Le palier du deuxième sent le bois verni et la cire d’abeille. Lumière jaunâtre du plafonnier qui bourdonne faiblement. J’ai laissé ma porte sur le loquet, juste entrouverte. Minuit passé. Les Faure dorment déjà, leurs gosses Louise et Maëlle ne rigolent plus depuis des heures. En face, Serge ronfle sûrement dans son silence de vieux garçon. L’ascenseur gémit en s’arrêtant au premier, porte qui s’ouvre avec un cling métallique. Pas lui. Des pas légers dans l’escalier, tapis rouge qui étouffe le bruit. Il descend des mansardes, sous les toits. Je reconnais sa foulée, nerveuse, jeune. Il passe devant les vieux du premier, silence total. Arrive à mon palier, ombre dans la pénombre.
Ses yeux brillent. ‘Iolanda…’, souffle-t-il, voix rauque. Mon cœur cogne comme un marteau. ‘Chut. Viens.’ Sa main effleure mon bras, frisson électrique. On reste là, figés, à deux mètres de chez les Faure. L’air est lourd, chargé d’adrénaline. ‘Pas ici. Monte avec moi’, murmure-t-il, insolent. J’hésite, l’escalier craque sous les étudiants parfois. Mais je suis déjà trempée. On grimpe vite, main dans la main, essoufflés. Palier du troisième vide, Serge ne sort jamais la nuit. Quatrième, madame Lemesle éteint sa lumière. Dernier étage, mansardes minuscules, musique lointaine d’une fête finie. Sa porte s’ouvre sur une pièce étroite, lit défait, vue sur le boulevard Richard Lenoir pluvieux, phares des voitures qui filent.
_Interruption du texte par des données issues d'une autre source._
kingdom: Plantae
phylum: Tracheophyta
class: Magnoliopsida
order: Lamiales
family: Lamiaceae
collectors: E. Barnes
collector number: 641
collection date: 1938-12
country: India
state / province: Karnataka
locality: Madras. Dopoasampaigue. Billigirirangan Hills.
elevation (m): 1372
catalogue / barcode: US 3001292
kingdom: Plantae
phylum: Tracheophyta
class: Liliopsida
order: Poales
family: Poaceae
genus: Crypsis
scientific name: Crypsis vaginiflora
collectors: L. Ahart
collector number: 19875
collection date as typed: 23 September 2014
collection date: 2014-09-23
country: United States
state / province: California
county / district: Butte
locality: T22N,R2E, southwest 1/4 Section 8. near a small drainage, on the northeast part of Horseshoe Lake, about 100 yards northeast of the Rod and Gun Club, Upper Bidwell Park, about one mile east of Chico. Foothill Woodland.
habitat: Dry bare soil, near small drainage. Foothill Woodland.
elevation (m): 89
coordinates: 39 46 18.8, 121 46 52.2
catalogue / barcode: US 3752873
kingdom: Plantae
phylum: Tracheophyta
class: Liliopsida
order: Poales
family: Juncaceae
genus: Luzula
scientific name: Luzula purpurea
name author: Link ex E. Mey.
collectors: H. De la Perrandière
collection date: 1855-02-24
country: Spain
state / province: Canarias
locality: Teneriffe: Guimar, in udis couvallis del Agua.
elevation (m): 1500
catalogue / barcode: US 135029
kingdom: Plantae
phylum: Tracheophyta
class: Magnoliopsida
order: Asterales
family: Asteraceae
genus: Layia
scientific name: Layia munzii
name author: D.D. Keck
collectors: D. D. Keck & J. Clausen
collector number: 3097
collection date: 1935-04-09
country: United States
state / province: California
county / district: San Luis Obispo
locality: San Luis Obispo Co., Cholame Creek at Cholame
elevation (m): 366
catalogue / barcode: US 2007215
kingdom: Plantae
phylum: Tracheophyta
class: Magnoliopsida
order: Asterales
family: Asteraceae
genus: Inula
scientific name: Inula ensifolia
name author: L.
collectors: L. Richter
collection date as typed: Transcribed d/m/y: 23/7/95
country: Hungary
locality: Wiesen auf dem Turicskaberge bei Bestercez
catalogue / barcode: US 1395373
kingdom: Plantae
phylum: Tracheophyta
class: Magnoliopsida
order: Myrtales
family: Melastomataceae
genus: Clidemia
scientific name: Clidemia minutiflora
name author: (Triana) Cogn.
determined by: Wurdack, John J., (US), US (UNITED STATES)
L’Approche : Tension sur le palier
Il me plaque contre le mur dès la porte refermée. Bouche sur la mienne, langue vorace. ‘T’es bonne ce soir’, grogne-t-il bas. Ses mains sous ma jupe, culotte arrachée d’un coup sec. Je gémis, étouffé dans son cou. ‘Ferme-la, les autres vont entendre.’ On tombe sur le lit qui grince à peine, matelas fin contre le plancher. Il me retourne, cul en l’air. ‘Regarde par la fenêtre, imagine les vieux en bas qui matent.’ Sa queue dure contre mes fesses, je cambre. Il entre d’un trait, brutal. ‘Putain, ta chatte serre comme une vierge.’ Je mords l’oreiller, cris muets. Coups de reins sauvages, peau qui claque étouffée. Odeur de sueur, de sexe, fenêtre embuée. Bruits dehors : cavalcade d’étudiants dans le couloir, rire idiot qui passe. On s’arrête net, corps figés, sa bite pulsant en moi. Ils s’éloignent. Il reprend, plus fort. ‘Jouis pour moi, salope de voisine.’ Doigts sur mon clito, je tremble, explosion sourde, jus qui coule. Il me remplit, grognement animal dans mon oreiller. On halète, collés, minutes qui s’étirent.
Il se retire, sperme tiède sur mes cuisses. ‘Va, avant qu’on nous capte.’ Je me rhabille vite, jupe froissée, jambes molles. Porte qui grince, couloir des mansardes vide, musique pulse faiblement chez un voisin. Descente prudente, escalier froid sous les pieds nus – j’ai oublié mes chaussures. Palier du troisième : porte de Serge close, silence. Deuxième : lumière des Faure éteinte, vieux du premier ronflent peut-être. Je traverse le couloir, cinq mètres qui durent une heure. Ma peau brûle encore, chatte endolorie, goût de lui en bouche. J’ouvre ma porte, verrouille. Miroir dans l’entrée : cheveux en bataille, lèvres gonflées, yeux brillants. Je suis redevenue Iolanda, la veuve gaie avec son accent roulant les r. Personne ne sait. Le boulevard gronde en bas, pluie fine. Je souris, déjà envie de recommencer.